▸ To do
All lines of the listing below are to be printed again exactly.

--------------------------------

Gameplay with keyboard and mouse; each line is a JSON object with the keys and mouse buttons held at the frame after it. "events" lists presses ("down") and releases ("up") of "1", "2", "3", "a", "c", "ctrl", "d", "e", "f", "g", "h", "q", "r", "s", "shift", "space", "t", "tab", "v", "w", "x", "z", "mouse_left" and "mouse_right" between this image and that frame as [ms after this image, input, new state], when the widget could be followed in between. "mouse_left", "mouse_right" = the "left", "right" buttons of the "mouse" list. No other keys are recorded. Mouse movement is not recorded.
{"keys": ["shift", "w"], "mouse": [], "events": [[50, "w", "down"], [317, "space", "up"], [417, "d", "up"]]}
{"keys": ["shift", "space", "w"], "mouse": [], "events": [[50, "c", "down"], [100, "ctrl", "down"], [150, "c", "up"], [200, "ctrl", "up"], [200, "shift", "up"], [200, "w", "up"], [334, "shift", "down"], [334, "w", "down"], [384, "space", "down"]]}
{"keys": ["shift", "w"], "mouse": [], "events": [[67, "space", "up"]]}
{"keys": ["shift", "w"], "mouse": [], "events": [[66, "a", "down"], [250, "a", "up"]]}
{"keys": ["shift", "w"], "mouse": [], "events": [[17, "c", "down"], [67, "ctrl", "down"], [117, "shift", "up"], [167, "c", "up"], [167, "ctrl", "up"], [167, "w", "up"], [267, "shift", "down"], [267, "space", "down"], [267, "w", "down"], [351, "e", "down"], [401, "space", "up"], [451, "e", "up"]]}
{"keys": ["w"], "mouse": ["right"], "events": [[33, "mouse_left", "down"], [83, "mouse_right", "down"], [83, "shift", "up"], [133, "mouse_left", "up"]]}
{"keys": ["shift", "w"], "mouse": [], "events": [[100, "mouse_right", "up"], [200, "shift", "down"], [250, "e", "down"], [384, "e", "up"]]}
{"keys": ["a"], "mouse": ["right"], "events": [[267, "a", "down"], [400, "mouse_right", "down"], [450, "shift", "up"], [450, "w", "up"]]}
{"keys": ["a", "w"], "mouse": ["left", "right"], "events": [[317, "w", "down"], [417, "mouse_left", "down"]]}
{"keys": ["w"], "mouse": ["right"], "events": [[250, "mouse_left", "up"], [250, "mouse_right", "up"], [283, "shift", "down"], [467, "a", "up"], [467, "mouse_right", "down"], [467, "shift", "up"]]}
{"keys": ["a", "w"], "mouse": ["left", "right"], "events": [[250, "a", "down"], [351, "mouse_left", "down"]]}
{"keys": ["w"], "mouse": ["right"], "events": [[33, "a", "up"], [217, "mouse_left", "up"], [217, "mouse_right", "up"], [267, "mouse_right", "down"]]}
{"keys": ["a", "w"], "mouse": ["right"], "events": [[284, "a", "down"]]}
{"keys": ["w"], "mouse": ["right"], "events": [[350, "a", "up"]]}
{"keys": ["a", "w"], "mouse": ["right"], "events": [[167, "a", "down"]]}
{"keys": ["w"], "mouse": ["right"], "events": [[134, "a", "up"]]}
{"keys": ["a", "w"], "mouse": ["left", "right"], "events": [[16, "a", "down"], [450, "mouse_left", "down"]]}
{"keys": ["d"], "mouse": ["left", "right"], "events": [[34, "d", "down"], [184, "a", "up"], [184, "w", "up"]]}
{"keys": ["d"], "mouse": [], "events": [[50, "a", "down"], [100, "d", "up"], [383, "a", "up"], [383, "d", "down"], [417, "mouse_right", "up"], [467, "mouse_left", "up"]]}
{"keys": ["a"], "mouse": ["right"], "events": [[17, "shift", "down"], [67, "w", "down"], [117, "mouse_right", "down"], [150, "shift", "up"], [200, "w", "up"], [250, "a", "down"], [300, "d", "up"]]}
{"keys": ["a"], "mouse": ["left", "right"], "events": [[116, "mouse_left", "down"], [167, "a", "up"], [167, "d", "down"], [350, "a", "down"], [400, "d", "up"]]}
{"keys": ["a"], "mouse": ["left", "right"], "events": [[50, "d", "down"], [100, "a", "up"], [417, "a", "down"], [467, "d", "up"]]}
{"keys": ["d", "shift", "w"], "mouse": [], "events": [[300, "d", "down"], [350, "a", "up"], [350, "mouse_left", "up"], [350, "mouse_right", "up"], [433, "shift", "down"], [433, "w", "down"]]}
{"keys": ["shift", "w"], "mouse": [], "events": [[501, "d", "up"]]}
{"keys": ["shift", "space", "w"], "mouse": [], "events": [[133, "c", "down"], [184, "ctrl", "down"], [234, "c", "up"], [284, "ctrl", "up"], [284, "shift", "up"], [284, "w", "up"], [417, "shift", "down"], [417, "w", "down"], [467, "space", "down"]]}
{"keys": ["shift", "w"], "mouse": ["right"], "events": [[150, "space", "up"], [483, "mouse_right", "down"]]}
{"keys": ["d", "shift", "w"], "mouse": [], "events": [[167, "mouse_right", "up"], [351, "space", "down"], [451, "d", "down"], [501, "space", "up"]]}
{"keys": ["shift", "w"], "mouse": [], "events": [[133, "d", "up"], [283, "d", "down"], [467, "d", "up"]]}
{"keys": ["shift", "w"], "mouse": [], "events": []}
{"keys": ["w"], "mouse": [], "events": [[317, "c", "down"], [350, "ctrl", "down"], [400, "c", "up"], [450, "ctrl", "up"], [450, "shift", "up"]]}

--------------------------------

▸ Task solution
Gameplay with keyboard and mouse; each line is a JSON object with the keys and mouse buttons held at the frame after it. "events" lists presses ("down") and releases ("up") of "1", "2", "3", "a", "c", "ctrl", "d", "e", "f", "g", "h", "q", "r", "s", "shift", "space", "t", "tab", "v", "w", "x", "z", "mouse_left" and "mouse_right" between this image and that frame as [ms after this image, input, new state], when the widget could be followed in between. "mouse_left", "mouse_right" = the "left", "right" buttons of the "mouse" list. No other keys are recorded. Mouse movement is not recorded.
{"keys": ["shift", "w"], "mouse": [], "events": [[50, "w", "down"], [317, "space", "up"], [417, "d", "up"]]}
{"keys": ["shift", "space", "w"], "mouse": [], "events": [[50, "c", "down"], [100, "ctrl", "down"], [150, "c", "up"], [200, "ctrl", "up"], [200, "shift", "up"], [200, "w", "up"], [334, "shift", "down"], [334, "w", "down"], [384, "space", "down"]]}
{"keys": ["shift", "w"], "mouse": [], "events": [[67, "space", "up"]]}
{"keys": ["shift", "w"], "mouse": [], "events": [[66, "a", "down"], [250, "a", "up"]]}
{"keys": ["shift", "w"], "mouse": [], "events": [[17, "c", "down"], [67, "ctrl", "down"], [117, "shift", "up"], [167, "c", "up"], [167, "ctrl", "up"], [167, "w", "up"], [267, "shift", "down"], [267, "space", "down"], [267, "w", "down"], [351, "e", "down"], [401, "space", "up"], [451, "e", "up"]]}
{"keys": ["w"], "mouse": ["right"], "events": [[33, "mouse_left", "down"], [83, "mouse_right", "down"], [83, "shift", "up"], [133, "mouse_left", "up"]]}
{"keys": ["shift", "w"], "mouse": [], "events": [[100, "mouse_right", "up"], [200, "shift", "down"], [250, "e", "down"], [384, "e", "up"]]}
{"keys": ["a"], "mouse": ["right"], "events": [[267, "a", "down"], [400, "mouse_right", "down"], [450, "shift", "up"], [450, "w", "up"]]}
{"keys": ["a", "w"], "mouse": ["left", "right"], "events": [[317, "w", "down"], [417, "mouse_left", "down"]]}
{"keys": ["w"], "mouse": ["right"], "events": [[250, "mouse_left", "up"], [250, "mouse_right", "up"], [283, "shift", "down"], [467, "a", "up"], [467, "mouse_right", "down"], [467, "shift", "up"]]}
{"keys": ["a", "w"], "mouse": ["left", "right"], "events": [[250, "a", "down"], [351, "mouse_left", "down"]]}
{"keys": ["w"], "mouse": ["right"], "events": [[33, "a", "up"], [217, "mouse_left", "up"], [217, "mouse_right", "up"], [267, "mouse_right", "down"]]}
{"keys": ["a", "w"], "mouse": ["right"], "events": [[284, "a", "down"]]}
{"keys": ["w"], "mouse": ["right"], "events": [[350, "a", "up"]]}
{"keys": ["a", "w"], "mouse": ["right"], "events": [[167, "a", "down"]]}
{"keys": ["w"], "mouse": ["right"], "events": [[134, "a", "up"]]}
{"keys": ["a", "w"], "mouse": ["left", "right"], "events": [[16, "a", "down"], [450, "mouse_left", "down"]]}
{"keys": ["d"], "mouse": ["left", "right"], "events": [[34, "d", "down"], [184, "a", "up"], [184, "w", "up"]]}
{"keys": ["d"], "mouse": [], "events": [[50, "a", "down"], [100, "d", "up"], [383, "a", "up"], [383, "d", "down"], [417, "mouse_right", "up"], [467, "mouse_left", "up"]]}
{"keys": ["a"], "mouse": ["right"], "events": [[17, "shift", "down"], [67, "w", "down"], [117, "mouse_right", "down"], [150, "shift", "up"], [200, "w", "up"], [250, "a", "down"], [300, "d", "up"]]}
{"keys": ["a"], "mouse": ["left", "right"], "events": [[116, "mouse_left", "down"], [167, "a", "up"], [167, "d", "down"], [350, "a", "down"], [400, "d", "up"]]}
{"keys": ["a"], "mouse": ["left", "right"], "events": [[50, "d", "down"], [100, "a", "up"], [417, "a", "down"], [467, "d", "up"]]}
{"keys": ["d", "shift", "w"], "mouse": [], "events": [[300, "d", "down"], [350, "a", "up"], [350, "mouse_left", "up"], [350, "mouse_right", "up"], [433, "shift", "down"], [433, "w", "down"]]}
{"keys": ["shift", "w"], "mouse": [], "events": [[501, "d", "up"]]}
{"keys": ["shift", "space", "w"], "mouse": [], "events": [[133, "c", "down"], [184, "ctrl", "down"], [234, "c", "up"], [284, "ctrl", "up"], [284, "shift", "up"], [284, "w", "up"], [417, "shift", "down"], [417, "w", "down"], [467, "space", "down"]]}
{"keys": ["shift", "w"], "mouse": ["right"], "events": [[150, "space", "up"], [483, "mouse_right", "down"]]}
{"keys": ["d", "shift", "w"], "mouse": [], "events": [[167, "mouse_right", "up"], [351, "space", "down"], [451, "d", "down"], [501, "space", "up"]]}
{"keys": ["shift", "w"], "mouse": [], "events": [[133, "d", "up"], [283, "d", "down"], [467, "d", "up"]]}
{"keys": ["shift", "w"], "mouse": [], "events": []}
{"keys": ["w"], "mouse": [], "events": [[317, "c", "down"], [350, "ctrl", "down"], [400, "c", "up"], [450, "ctrl", "up"], [450, "shift", "up"]]}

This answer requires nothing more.